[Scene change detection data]
▼▼▼
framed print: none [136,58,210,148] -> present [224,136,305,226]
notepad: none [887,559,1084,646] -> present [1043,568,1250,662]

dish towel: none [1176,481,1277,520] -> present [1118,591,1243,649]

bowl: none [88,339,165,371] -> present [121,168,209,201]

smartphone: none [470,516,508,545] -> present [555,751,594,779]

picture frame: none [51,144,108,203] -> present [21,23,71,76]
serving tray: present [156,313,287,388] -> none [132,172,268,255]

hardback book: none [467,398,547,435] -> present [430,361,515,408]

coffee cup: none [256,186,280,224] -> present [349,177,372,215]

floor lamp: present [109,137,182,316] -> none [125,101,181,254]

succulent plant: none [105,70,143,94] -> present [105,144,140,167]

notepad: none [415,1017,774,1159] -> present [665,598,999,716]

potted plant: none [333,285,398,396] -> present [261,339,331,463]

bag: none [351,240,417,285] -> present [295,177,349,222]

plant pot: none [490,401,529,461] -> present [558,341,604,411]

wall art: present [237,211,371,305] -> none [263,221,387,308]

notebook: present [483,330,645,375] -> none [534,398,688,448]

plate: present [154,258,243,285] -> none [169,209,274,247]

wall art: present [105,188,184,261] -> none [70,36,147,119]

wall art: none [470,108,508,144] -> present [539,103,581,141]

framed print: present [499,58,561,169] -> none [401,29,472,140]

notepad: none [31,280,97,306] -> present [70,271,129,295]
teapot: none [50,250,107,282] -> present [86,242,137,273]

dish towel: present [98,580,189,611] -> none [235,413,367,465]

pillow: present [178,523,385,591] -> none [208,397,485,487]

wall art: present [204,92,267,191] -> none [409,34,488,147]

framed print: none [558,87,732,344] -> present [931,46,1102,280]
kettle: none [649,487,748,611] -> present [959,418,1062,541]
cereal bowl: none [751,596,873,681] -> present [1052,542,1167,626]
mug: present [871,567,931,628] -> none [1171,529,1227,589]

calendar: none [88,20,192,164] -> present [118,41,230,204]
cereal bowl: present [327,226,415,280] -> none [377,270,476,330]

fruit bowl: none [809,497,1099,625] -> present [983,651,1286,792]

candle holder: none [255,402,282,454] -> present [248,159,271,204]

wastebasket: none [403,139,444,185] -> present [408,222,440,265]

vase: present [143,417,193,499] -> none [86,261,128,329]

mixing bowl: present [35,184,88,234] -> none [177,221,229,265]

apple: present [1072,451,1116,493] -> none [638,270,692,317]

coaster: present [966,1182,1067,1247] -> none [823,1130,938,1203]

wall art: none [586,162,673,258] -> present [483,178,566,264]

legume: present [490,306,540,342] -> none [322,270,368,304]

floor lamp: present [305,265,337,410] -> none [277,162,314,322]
▲▲▲
**About this exercise**
Copy every line of the records above, starting with the first, up to and including the line containing "wall art: present [105,188,184,261]".

**Response to the exercise**
framed print: none [136,58,210,148] -> present [224,136,305,226]
notepad: none [887,559,1084,646] -> present [1043,568,1250,662]

dish towel: none [1176,481,1277,520] -> present [1118,591,1243,649]

bowl: none [88,339,165,371] -> present [121,168,209,201]

smartphone: none [470,516,508,545] -> present [555,751,594,779]

picture frame: none [51,144,108,203] -> present [21,23,71,76]
serving tray: present [156,313,287,388] -> none [132,172,268,255]

hardback book: none [467,398,547,435] -> present [430,361,515,408]

coffee cup: none [256,186,280,224] -> present [349,177,372,215]

floor lamp: present [109,137,182,316] -> none [125,101,181,254]

succulent plant: none [105,70,143,94] -> present [105,144,140,167]

notepad: none [415,1017,774,1159] -> present [665,598,999,716]

potted plant: none [333,285,398,396] -> present [261,339,331,463]

bag: none [351,240,417,285] -> present [295,177,349,222]

plant pot: none [490,401,529,461] -> present [558,341,604,411]

wall art: present [237,211,371,305] -> none [263,221,387,308]

notebook: present [483,330,645,375] -> none [534,398,688,448]

plate: present [154,258,243,285] -> none [169,209,274,247]

wall art: present [105,188,184,261] -> none [70,36,147,119]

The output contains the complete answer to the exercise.